GraphRAG (Graph Retrieval-Augmented Generation) is an evolution of standard RAG that replaces flat vector search with a structured knowledge graph. Where traditional RAG retrieves isolated text chunks based on embedding similarity, GraphRAG understands the relationships between entities across an entire corpus — enabling it to answer complex, holistic questions that require connecting information spread across many documents.
The technique was developed and open-sourced by Microsoft Research in 2024, with the foundational paper introducing the concept of “local-to-global” querying over large text datasets.
The Problem with Standard RAG
Standard RAG works well for local questions — ones where the answer lives in a specific passage (“What did the CEO say about Q3 revenue?”). It struggles with global questions that require synthesising patterns across an entire document set (“What are the main themes across all our customer feedback?”). This is because:
- Embedding similarity retrieves nearby chunks, not conceptually connected ones
- No structure exists to traverse relationships between people, organisations, events, or concepts
- Each retrieved chunk is treated as independent context with no graph of how things relate
GraphRAG addresses all three limitations.
How GraphRAG Works
The pipeline has two distinct phases — indexing and querying.
Indexing Phase
- Text chunking: The source corpus is split into TextUnits — manageable segments that serve as the unit of analysis.
- Entity and relationship extraction: An LLM reads each TextUnit and extracts named entities (people, places, organisations, concepts) and the relationships between them, along with key claims.
- Knowledge graph construction: Extracted entities and relationships are assembled into a graph where nodes are entities and edges represent relationships, each with associated metadata and source provenance.
- Community detection: A graph clustering algorithm (typically Leiden) groups closely related entities into communities — clusters of nodes that are more connected to each other than to the rest of the graph.
- Community summarisation: An LLM generates a natural-language summary of each community, capturing the key themes, relationships, and claims within it. These summaries are stored alongside the graph.
Querying Phase
GraphRAG supports two query modes:
- Local search: For specific entity-level questions, the system traverses the graph from relevant entities, pulling in neighbouring nodes, relationships, and associated text chunks. Combines structured graph context with raw text for precise answers.
- Global search: For broad, thematic questions, the system queries across all community summaries, generates partial answers from each, then synthesises them into a final comprehensive response. This is what enables sensemaking over millions of tokens.
Performance Gains
Microsoft’s research showed substantial improvements over standard RAG on complex queries:
- 80% accuracy on global sensemaking questions vs. 50% for traditional RAG
- 3.4× improvement on enterprise benchmarks requiring cross-document reasoning
- 72–83% higher comprehensiveness on questions requiring holistic understanding of a dataset
These gains are most pronounced on datasets in the 1 million token range where vector search alone cannot maintain coherence across the full corpus.
GraphRAG vs. Standard RAG
| Standard RAG | GraphRAG | |
|---|---|---|
| Retrieval unit | Text chunk | Entity, relationship, community summary |
| Context structure | Flat list of passages | Graph of connected entities |
| Best for | Specific factual lookups | Thematic, relational, multi-hop questions |
| Indexing cost | Low (embeddings only) | Higher (LLM extraction + graph build) |
| Query latency | Fast | Slightly higher for global queries |
| Corpus size sweet spot | Small–medium | Large, interconnected document sets |
When to Use GraphRAG
GraphRAG is the right choice when:
- Your questions require connecting information across many documents (e.g. analyst reports, legal contracts, research papers, CRM notes)
- You need to understand relationships between entities — who worked with whom, what influenced what
- Your users ask thematic or exploratory questions rather than just factual lookups
- Your corpus is large and dense with cross-references
Stick with standard RAG when queries are predominantly local and factual, or when indexing cost and latency are primary constraints.
Implementation
Microsoft’s open-source graphrag library provides a production-ready implementation.
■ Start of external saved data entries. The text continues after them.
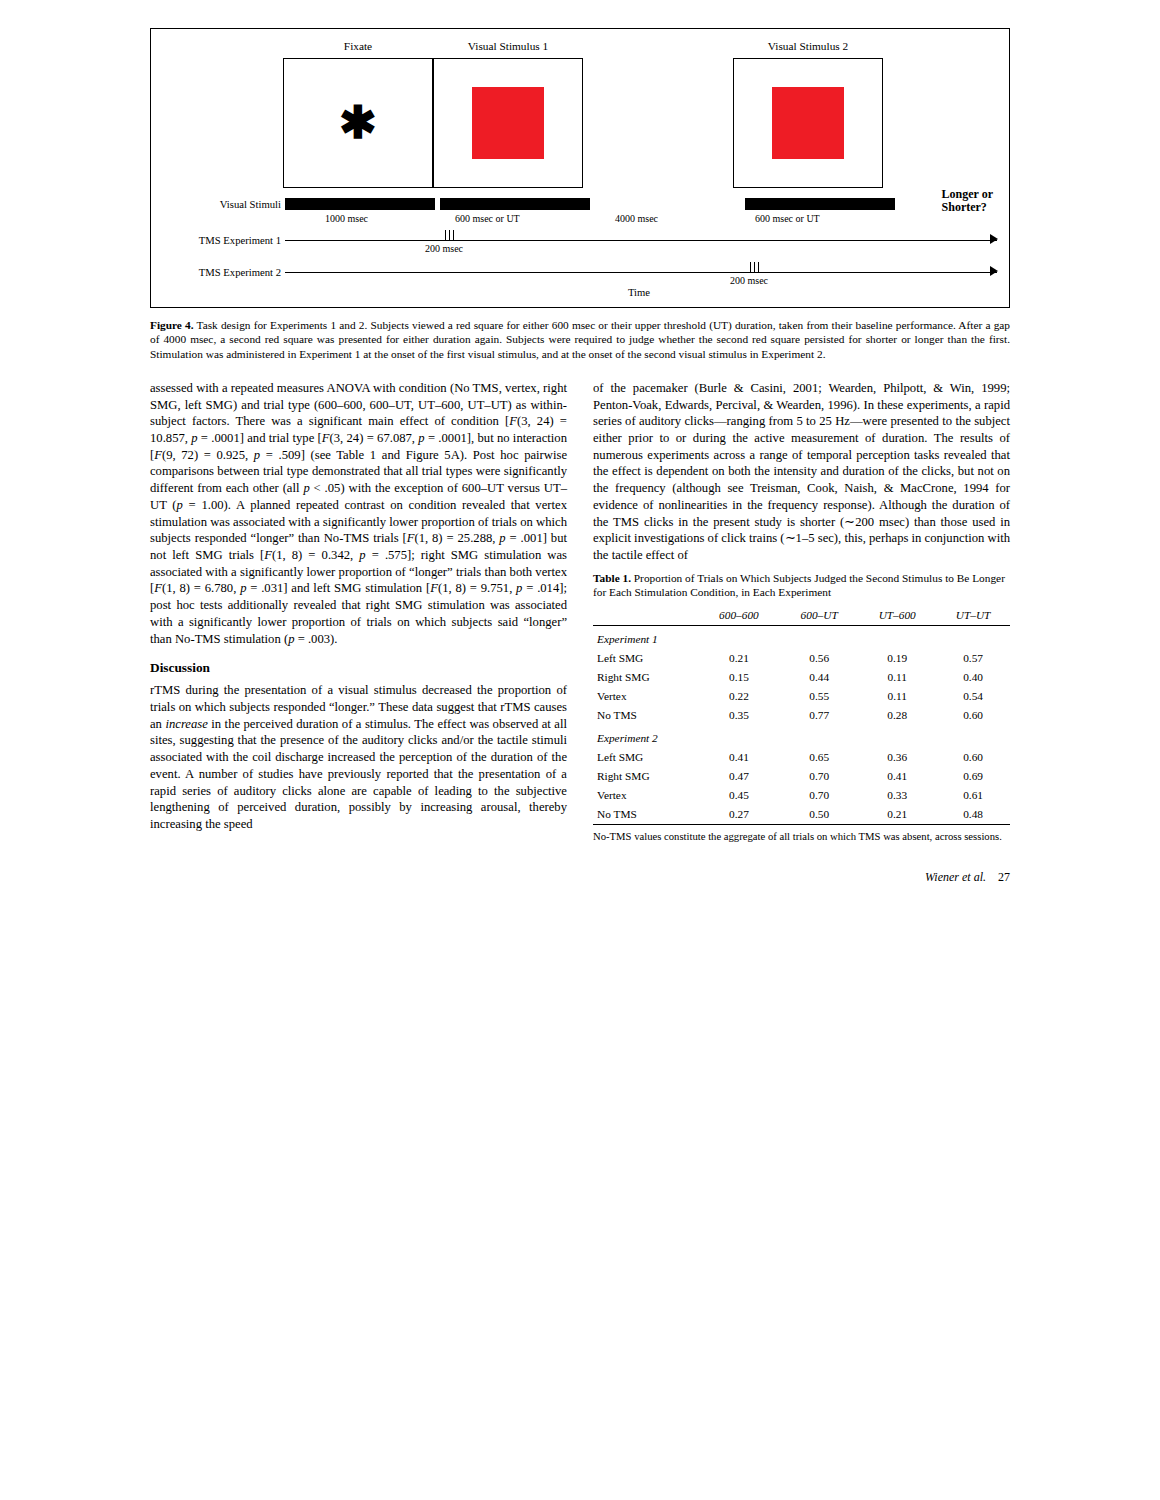Fixate
✱
Visual Stimulus 1
Visual Stimulus 2
Visual Stimuli
1000 msec
600 msec or UT
4000 msec
600 msec or UT
Longer or
Shorter?
TMS Experiment 1
200 msec
TMS Experiment 2
200 msec
Time
Figure 4. Task design for Experiments 1 and 2. Subjects viewed a red square for either 600 msec or their upper threshold (UT) duration, taken from their baseline performance. After a gap of 4000 msec, a second red square was presented for either duration again. Subjects were required to judge whether the second red square persisted for shorter or longer than the first. Stimulation was administered in Experiment 1 at the onset of the first visual stimulus, and at the onset of the second visual stimulus in Experiment 2.
assessed with a repeated measures ANOVA with condition (No TMS, vertex, right SMG, left SMG) and trial type (600–600, 600–UT, UT–600, UT–UT) as within-subject factors. There was a significant main effect of condition [F(3, 24) = 10.857, p = .0001] and trial type [F(3, 24) = 67.087, p = .0001], but no interaction [F(9, 72) = 0.925, p = .509] (see Table 1 and Figure 5A). Post hoc pairwise comparisons between trial type demonstrated that all trial types were significantly different from each other (all p < .05) with the exception of 600–UT versus UT–UT (p = 1.00). A planned repeated contrast on condition revealed that vertex stimulation was associated with a significantly lower proportion of trials on which subjects responded “longer” than No-TMS trials [F(1, 8) = 25.288, p = .001] but not left SMG trials [F(1, 8) = 0.342, p = .575]; right SMG stimulation was associated with a significantly lower proportion of “longer” trials than both vertex [F(1, 8) = 6.780, p = .031] and left SMG stimulation [F(1, 8) = 9.751, p = .014]; post hoc tests additionally revealed that right SMG stimulation was associated with a significantly lower proportion of trials on which subjects said “longer” than No-TMS stimulation (p = .003).
Discussion
rTMS during the presentation of a visual stimulus decreased the proportion of trials on which subjects responded “longer.” These data suggest that rTMS causes an increase in the perceived duration of a stimulus. The effect was observed at all sites, suggesting that the presence of the auditory clicks and/or the tactile stimuli associated with the coil discharge increased the perception of the duration of the event. A number of studies have previously reported that the presentation of a rapid series of auditory clicks alone are capable of leading to the subjective lengthening of perceived duration, possibly by increasing arousal, thereby increasing the speed
of the pacemaker (Burle & Casini, 2001; Wearden, Philpott, & Win, 1999; Penton-Voak, Edwards, Percival, & Wearden, 1996). In these experiments, a rapid series of auditory clicks—ranging from 5 to 25 Hz—were presented to the subject either prior to or during the active measurement of duration. The results of numerous experiments across a range of temporal perception tasks revealed that the effect is dependent on both the intensity and duration of the clicks, but not on the frequency (although see Treisman, Cook, Naish, & MacCrone, 1994 for evidence of nonlinearities in the frequency response). Although the duration of the TMS clicks in the present study is shorter (∼200 msec) than those used in explicit investigations of click trains (∼1–5 sec), this, perhaps in conjunction with the tactile effect of
Table 1. Proportion of Trials on Which Subjects Judged the Second Stimulus to Be Longer for Each Stimulation Condition, in Each Experiment
| | 600–600 | 600–UT | UT–600 | UT–UT |
| --- | --- | --- | --- | --- |
| Experiment 1 |
| Left SMG | 0.21 | 0.56 | 0.19 | 0.57 |
| Right SMG | 0.15 | 0.44 | 0.11 | 0.40 |
| Vertex | 0.22 | 0.55 | 0.11 | 0.54 |
| No TMS | 0.35 | 0.77 | 0.28 | 0.60 |
| Experiment 2 |
| Left SMG | 0.41 | 0.65 | 0.36 | 0.60 |
| Right SMG | 0.47 | 0.70 | 0.41 | 0.69 |
| Vertex | 0.45 | 0.70 | 0.33 | 0.61 |
| No TMS | 0.27 | 0.50 | 0.21 | 0.48 |
No-TMS values constitute the aggregate of all trials on which TMS was absent, across sessions.
Wiener et al. 27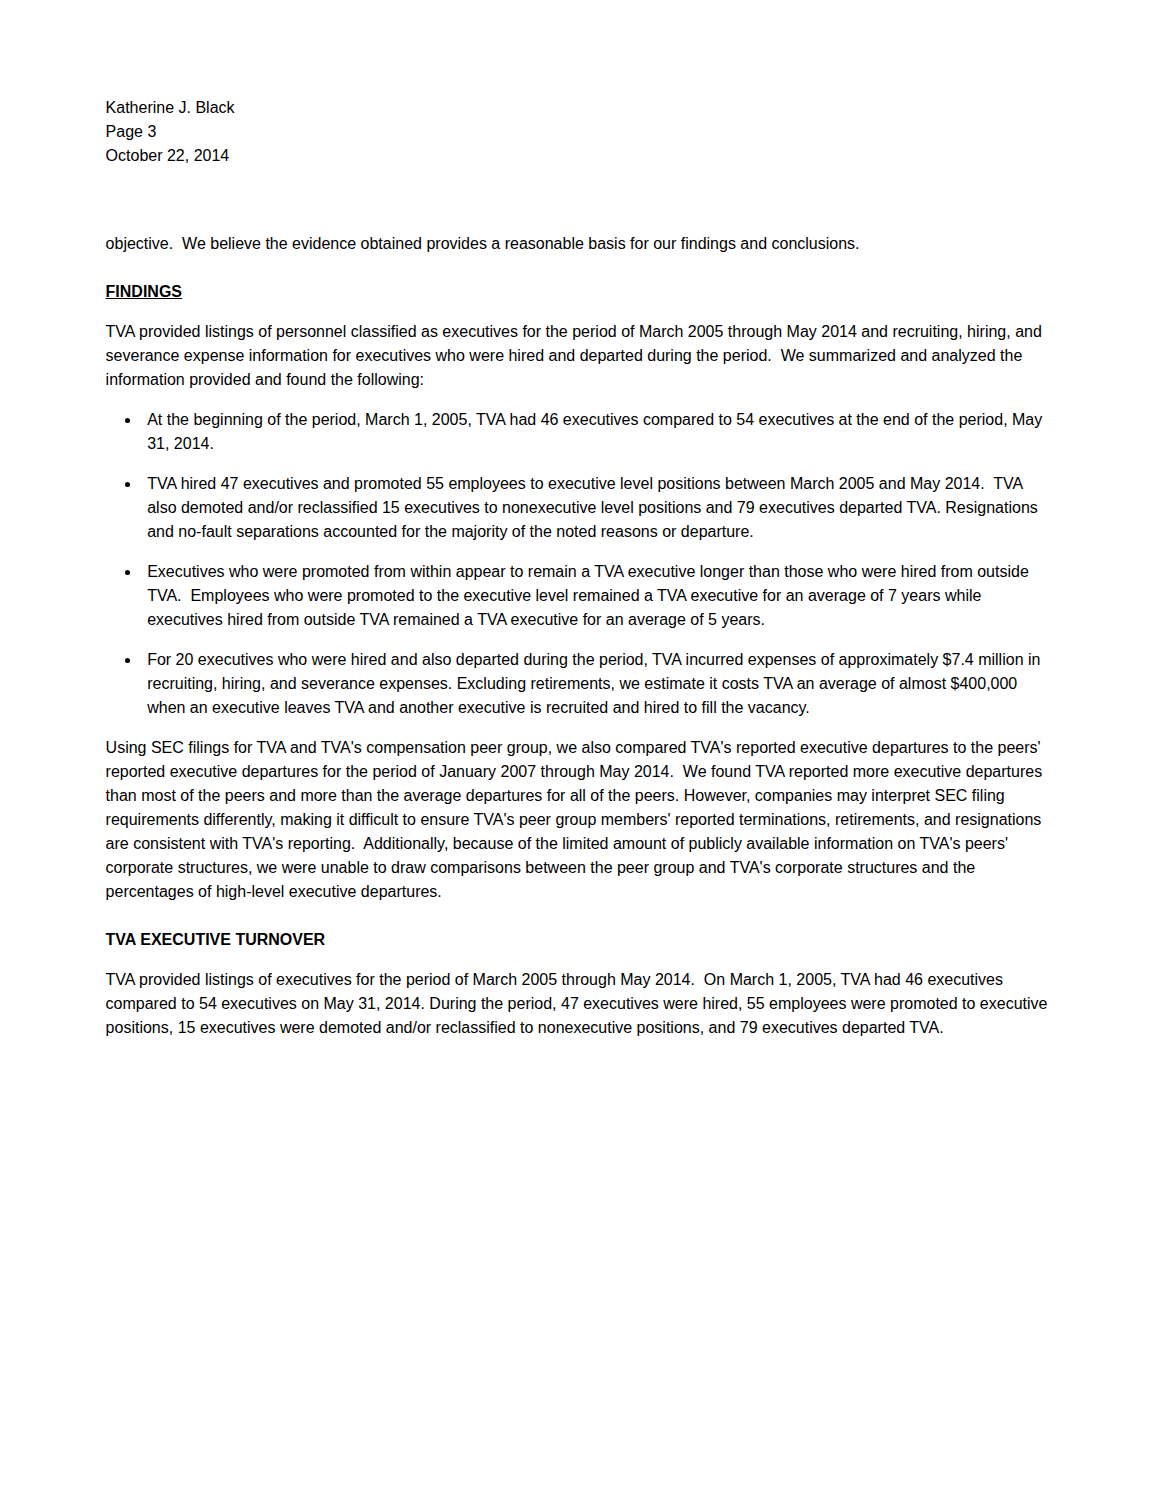Katherine J. Black
Page 3
October 22, 2014
objective. We believe the evidence obtained provides a reasonable basis for our findings and conclusions.
FINDINGS
TVA provided listings of personnel classified as executives for the period of March 2005 through May 2014 and recruiting, hiring, and severance expense information for executives who were hired and departed during the period. We summarized and analyzed the information provided and found the following:
At the beginning of the period, March 1, 2005, TVA had 46 executives compared to 54 executives at the end of the period, May 31, 2014.
TVA hired 47 executives and promoted 55 employees to executive level positions between March 2005 and May 2014. TVA also demoted and/or reclassified 15 executives to nonexecutive level positions and 79 executives departed TVA. Resignations and no-fault separations accounted for the majority of the noted reasons or departure.
Executives who were promoted from within appear to remain a TVA executive longer than those who were hired from outside TVA. Employees who were promoted to the executive level remained a TVA executive for an average of 7 years while executives hired from outside TVA remained a TVA executive for an average of 5 years.
For 20 executives who were hired and also departed during the period, TVA incurred expenses of approximately $7.4 million in recruiting, hiring, and severance expenses. Excluding retirements, we estimate it costs TVA an average of almost $400,000 when an executive leaves TVA and another executive is recruited and hired to fill the vacancy.
Using SEC filings for TVA and TVA's compensation peer group, we also compared TVA's reported executive departures to the peers' reported executive departures for the period of January 2007 through May 2014. We found TVA reported more executive departures than most of the peers and more than the average departures for all of the peers. However, companies may interpret SEC filing requirements differently, making it difficult to ensure TVA's peer group members' reported terminations, retirements, and resignations are consistent with TVA's reporting. Additionally, because of the limited amount of publicly available information on TVA's peers' corporate structures, we were unable to draw comparisons between the peer group and TVA's corporate structures and the percentages of high-level executive departures.
TVA EXECUTIVE TURNOVER
TVA provided listings of executives for the period of March 2005 through May 2014. On March 1, 2005, TVA had 46 executives compared to 54 executives on May 31, 2014. During the period, 47 executives were hired, 55 employees were promoted to executive positions, 15 executives were demoted and/or reclassified to nonexecutive positions, and 79 executives departed TVA.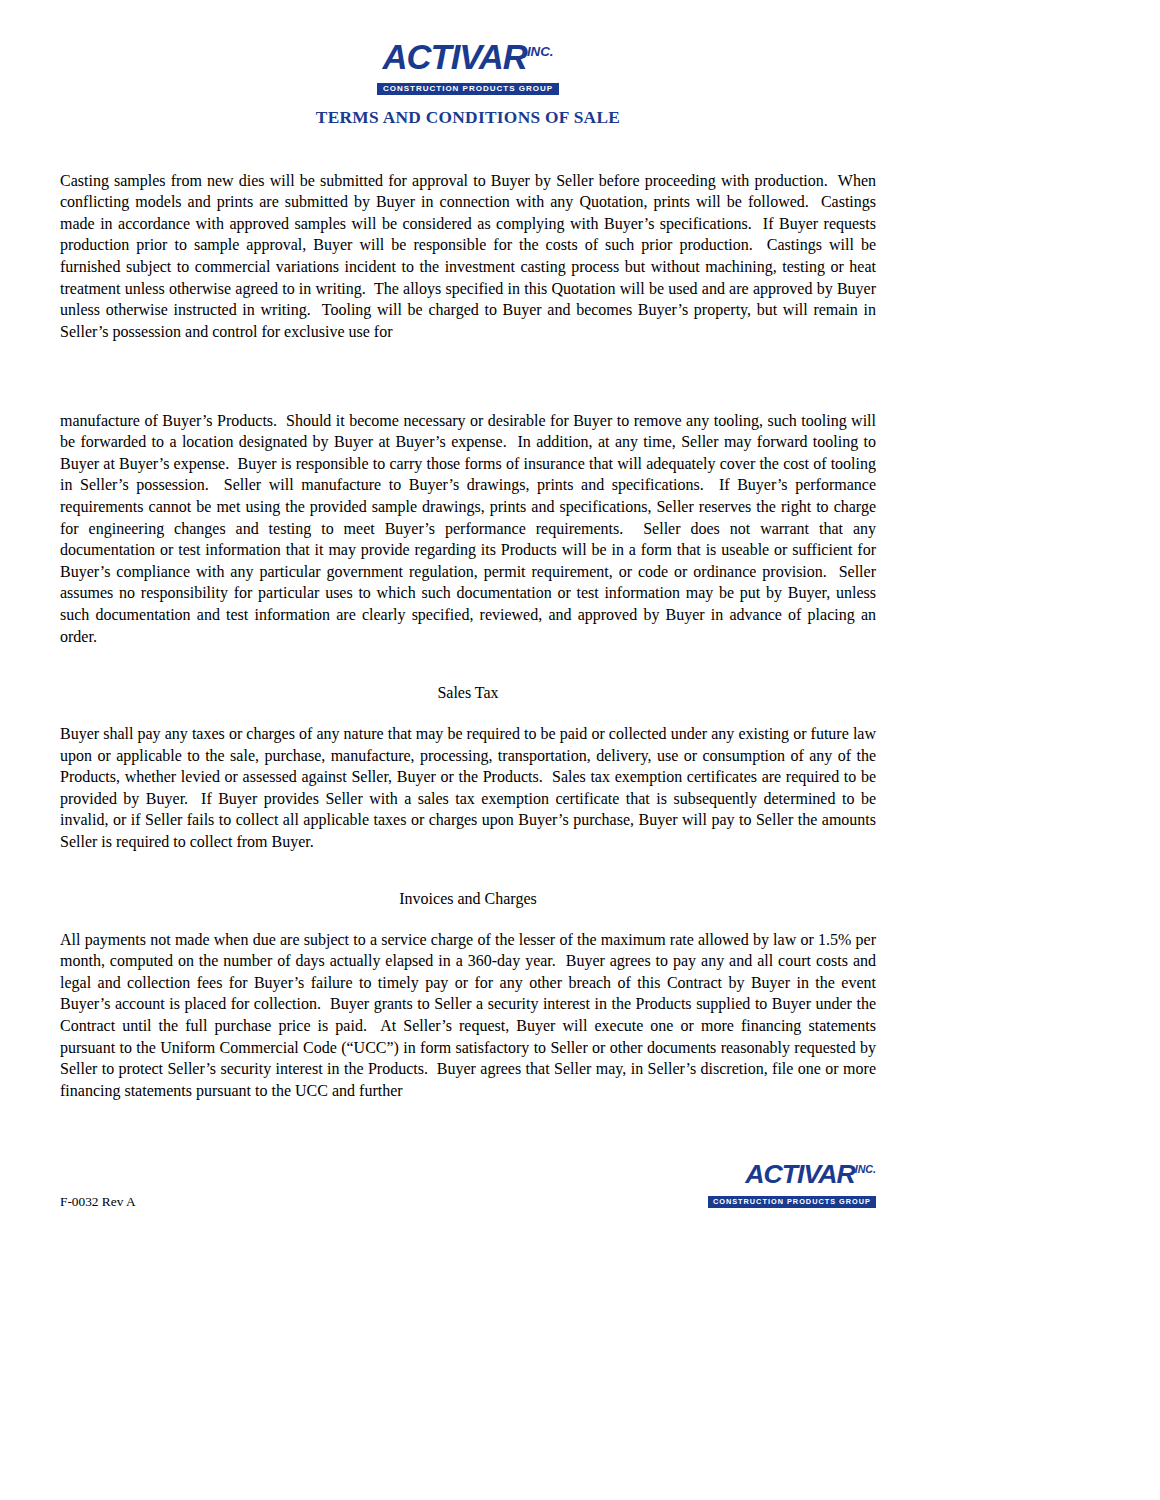ACTIVARINC.
CONSTRUCTION PRODUCTS GROUP
TERMS AND CONDITIONS OF SALE
Casting samples from new dies will be submitted for approval to Buyer by Seller before proceeding with production. When conflicting models and prints are submitted by Buyer in connection with any Quotation, prints will be followed. Castings made in accordance with approved samples will be considered as complying with Buyer’s specifications. If Buyer requests production prior to sample approval, Buyer will be responsible for the costs of such prior production. Castings will be furnished subject to commercial variations incident to the investment casting process but without machining, testing or heat treatment unless otherwise agreed to in writing. The alloys specified in this Quotation will be used and are approved by Buyer unless otherwise instructed in writing. Tooling will be charged to Buyer and becomes Buyer’s property, but will remain in Seller’s possession and control for exclusive use for
manufacture of Buyer’s Products. Should it become necessary or desirable for Buyer to remove any tooling, such tooling will be forwarded to a location designated by Buyer at Buyer’s expense. In addition, at any time, Seller may forward tooling to Buyer at Buyer’s expense. Buyer is responsible to carry those forms of insurance that will adequately cover the cost of tooling in Seller’s possession. Seller will manufacture to Buyer’s drawings, prints and specifications. If Buyer’s performance requirements cannot be met using the provided sample drawings, prints and specifications, Seller reserves the right to charge for engineering changes and testing to meet Buyer’s performance requirements. Seller does not warrant that any documentation or test information that it may provide regarding its Products will be in a form that is useable or sufficient for Buyer’s compliance with any particular government regulation, permit requirement, or code or ordinance provision. Seller assumes no responsibility for particular uses to which such documentation or test information may be put by Buyer, unless such documentation and test information are clearly specified, reviewed, and approved by Buyer in advance of placing an order.
Sales Tax
Buyer shall pay any taxes or charges of any nature that may be required to be paid or collected under any existing or future law upon or applicable to the sale, purchase, manufacture, processing, transportation, delivery, use or consumption of any of the Products, whether levied or assessed against Seller, Buyer or the Products. Sales tax exemption certificates are required to be provided by Buyer. If Buyer provides Seller with a sales tax exemption certificate that is subsequently determined to be invalid, or if Seller fails to collect all applicable taxes or charges upon Buyer’s purchase, Buyer will pay to Seller the amounts Seller is required to collect from Buyer.
Invoices and Charges
All payments not made when due are subject to a service charge of the lesser of the maximum rate allowed by law or 1.5% per month, computed on the number of days actually elapsed in a 360-day year. Buyer agrees to pay any and all court costs and legal and collection fees for Buyer’s failure to timely pay or for any other breach of this Contract by Buyer in the event Buyer’s account is placed for collection. Buyer grants to Seller a security interest in the Products supplied to Buyer under the Contract until the full purchase price is paid. At Seller’s request, Buyer will execute one or more financing statements pursuant to the Uniform Commercial Code (“UCC”) in form satisfactory to Seller or other documents reasonably requested by Seller to protect Seller’s security interest in the Products. Buyer agrees that Seller may, in Seller’s discretion, file one or more financing statements pursuant to the UCC and further
F-0032 Rev A
ACTIVARINC.
CONSTRUCTION PRODUCTS GROUP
Key configuration choices include:
- LLM for extraction: A capable model (GPT-4-class or equivalent) is needed for high-quality entity/relationship extraction during indexing
- Community algorithm: Leiden clustering is the default; resolution parameters control granularity
- Storage: The graph index can be stored in flat files, a vector store, or a graph database depending on scale
- Query mode selection: Local vs. global search is chosen at query time based on the question type
GraphRAG integrates naturally into existing RAG pipelines — it can complement vector search rather than replace it entirely, using graph traversal for relational queries and embedding retrieval for precise factual lookups.